NYT Opinion Guest Essay This Approach to Addiction Will Cost Lives May 14, 2026
- cynthiahoffmanmft
- May 18
- 4 min read
Ms. Szalavitz is a contributing Opinion writer who covers addiction and public policy.
After rising exponentially since 1979, overdose rates have finally begun to decline, falling more than 29 percent since 2022. President Trump has repeatedly claimed that stopping these fatalities is a priority. But recent moves by his administration threaten to stall or even reverse this progress.
The Trump administration is now enforcing an executive order against what are known as harm reduction approaches, which emphasize keeping people alive over ending their drug use. Such efforts, the order argues, “only facilitate illegal drug use and its attendant harm.”
This new policy makes federal funding available for saving lives after overdoses or treating other harms that have occurred from drug use but prohibits spending on preventing those harms. It reflects the misguided belief that protecting people’s health during drug use enables continued addiction and deters recovery and that harsher consequences spur abstinence. This notion is not only cruel but also false. And it could cost thousands of lives.
On April 24 the Substance Abuse and Mental Health Services Administration released two “Dear Colleague” letters, which were sent to state health departments and grant recipients to inform them about the kinds of programs that can and cannot receive federal funding. The letters made clear that many harm reduction approaches would no longer receive the agency’s support.
“SAMHSA guidance carries enormous weight in addiction medicine,” says Dr. Ayesha Appa, an assistant professor of infectious disease and addiction medicine at the University of California, San Francisco. Beyond outlining rules on spending, the letters set the tone for professional practice and influence what clinicians may recommend.
While stressing that funding for overdose antidotes and wound care is still acceptable, the first letter bans spending on supplies to prevent such damage — test strips that allow people to determine whether dangerous substances like fentanyl and xylazine are in their drugs and sterilized water to reduce the risk of infected injection wounds. It continues a decades-old prohibition on federal funding for clean needles and bans funding for hotlines that people can call as a safety measure while using drugs. Operators on these hotlines ask for location information from callers and stay on the line, alerting 911 if they believe an overdose occurs.
The second letter to providers focuses on opioid use disorder medications. SAMHSA says it will fund medication for addiction treatment only if other support services such as counseling are involved. It also demands that programs, in conjunction with patients, annually re-evaluate whether addiction medications like methadone and buprenorphine should be stopped, so that treatment doesn’t become “a default sentence to lifelong medication use.”
While those rules sound benign, in reality they will reduce access to the only treatments that are proven to cut the death rate from overdose by 50 percent or more. A recent study found that patients on these medications had an 80 percent reduction in overdose death risk, compared with those participating in treatment programs without medication.
“Our biggest problem is that too few people are accessing these medications to begin with,” says Dr. Appa, noting that her patients are far more likely to stop medication too early than to linger on it too long. SAMHSA’s new approach, with its stigmatizing implication that medication is a life sentence rather than a lifesaver, is not helpful. Right now, 75 percent of people who could benefit from these medications don’t receive them — and that problem will be exacerbated by Medicaid cuts in the administration’s 2025 domestic policy legislation, which could end insurance for about 1.6 million people with addiction. Around 156,000 people could lose access to their current medications, which experts estimate would lead to 1,000 additional overdose deaths each year.

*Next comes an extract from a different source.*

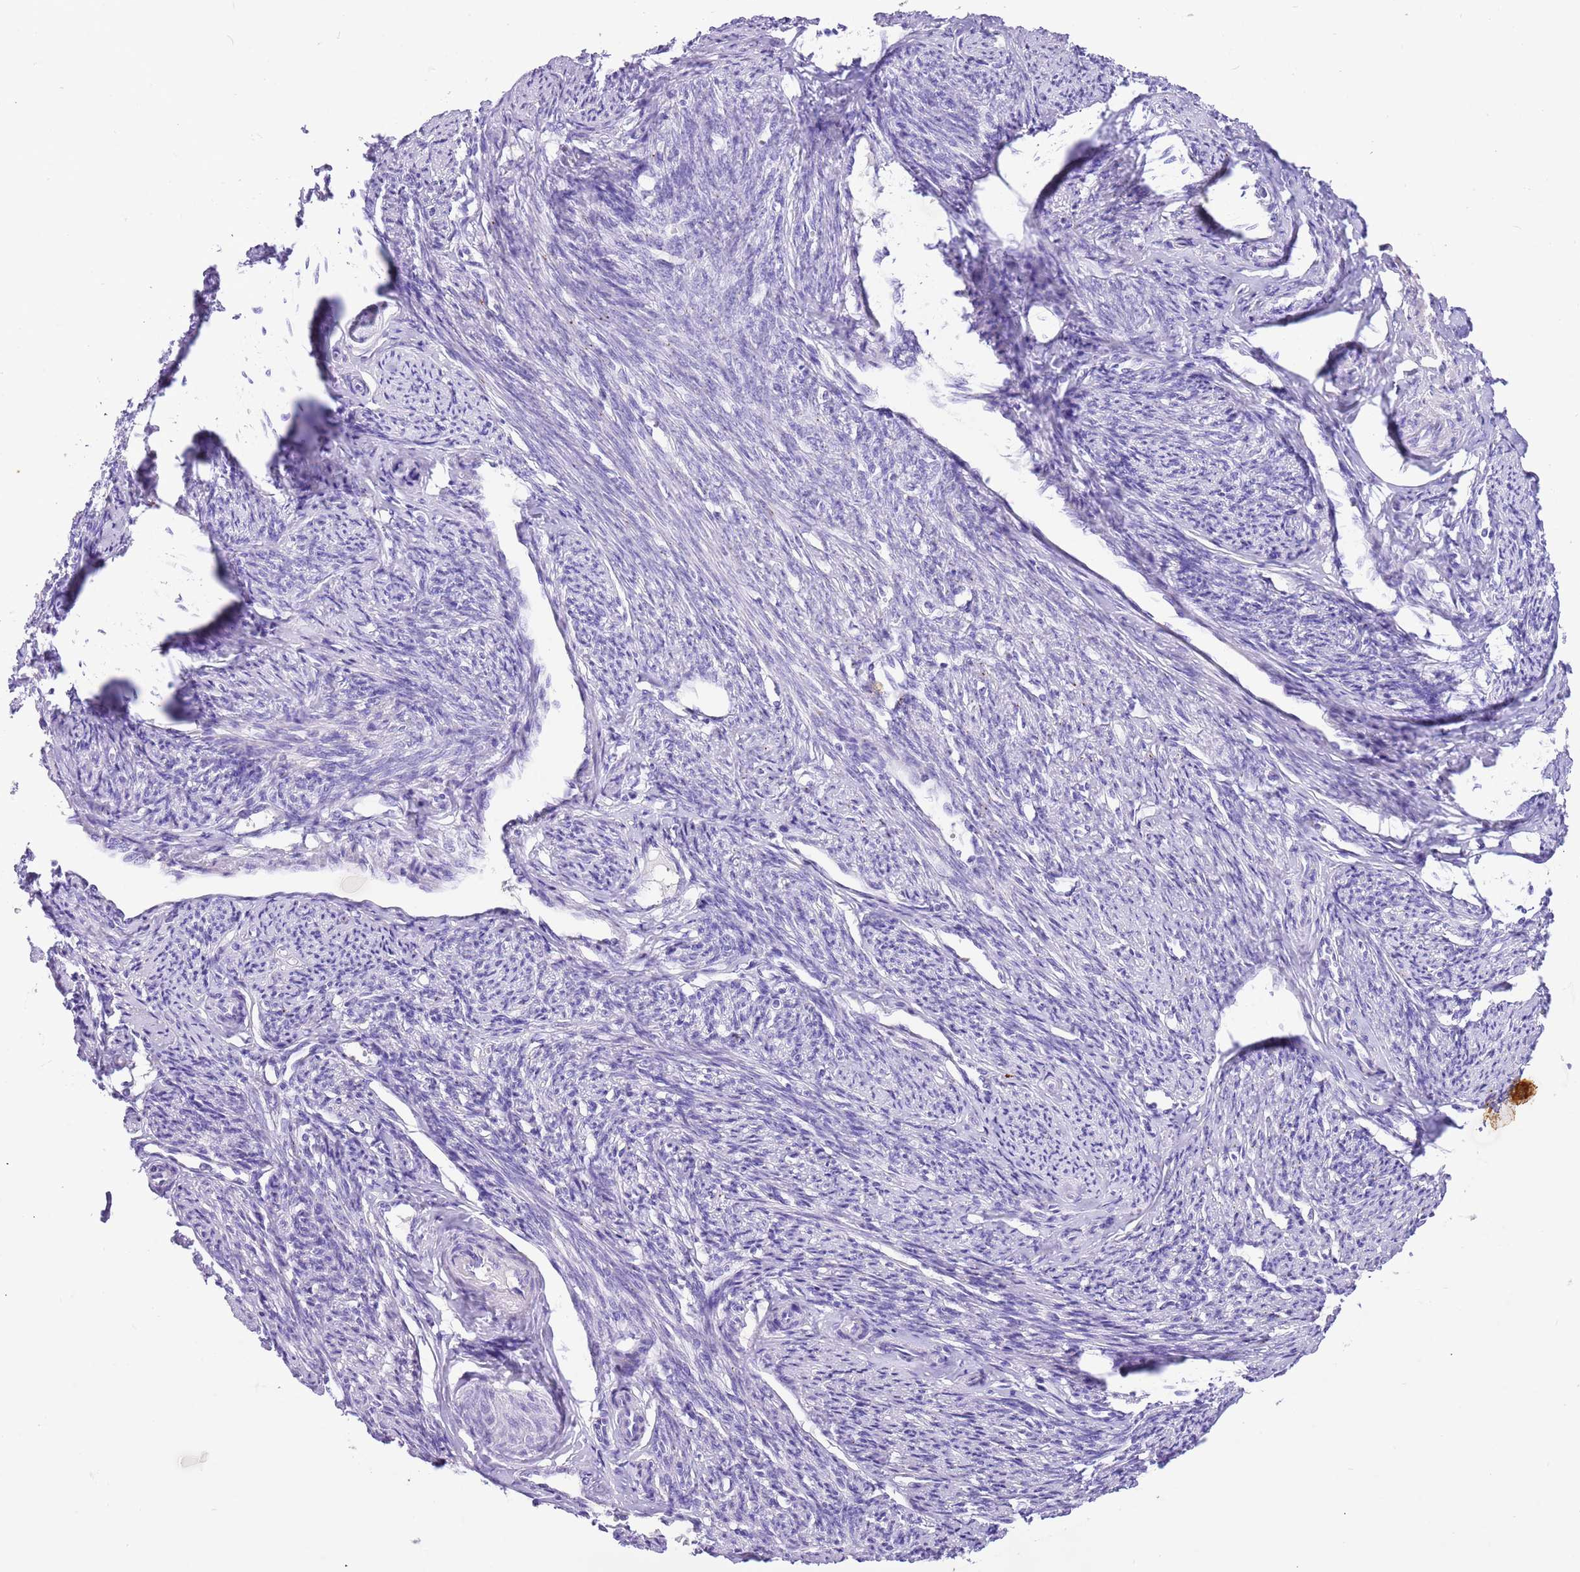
{"staining": {"intensity": "negative", "quantity": "none", "location": "none"}, "tissue": "smooth muscle", "cell_type": "Smooth muscle cells", "image_type": "normal", "snomed": [{"axis": "morphology", "description": "Normal tissue, NOS"}, {"axis": "topography", "description": "Smooth muscle"}, {"axis": "topography", "description": "Uterus"}], "caption": "Immunohistochemistry (IHC) photomicrograph of normal human smooth muscle stained for a protein (brown), which demonstrates no staining in smooth muscle cells.", "gene": "R3HDM4", "patient": {"sex": "female", "age": 59}}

Research shows that harm reduction programs do not hamper people’s recovery. One study, for example, found that people who frequently use syringe exchange programs are five times as likely to enter treatment as those who participate less. Other studies have found that people who frequently go to overdose prevention centers where they can use drugs under supervision are 40 to 70 percent more likely to get treatment than those who show up less often.
A majority of people with opioid addiction who enter even the best treatment programs relapse at least once, typically many times. This is why experts refer to addiction as a chronic disorder. Harm reduction keeps people alive during these relapses.
The White House seems determined to prioritize drug war and antimedication ideology over saving lives, throwing into jeopardy years of progress in bringing down overdose rates. After cutting nearly two-thirds of SAMHSA’s staff and attempting to claw back Covid-era funding, the administration’s new budget proposes $753 million in cuts to the agency, $165 million in cuts to addiction research at the National Institutes of Health and $3 billion in cuts to the Centers for Disease Control and Prevention, including funds to track overdoses and provide overdose reversal medications. None of this is wise. Most people recover from addiction. But no one recovers from death.
Maia Szalavitz is a contributing Opinion writer and the author, most recently, of “Undoing Drugs: How Harm Reduction Is Changing the Future of Drugs and Addiction.”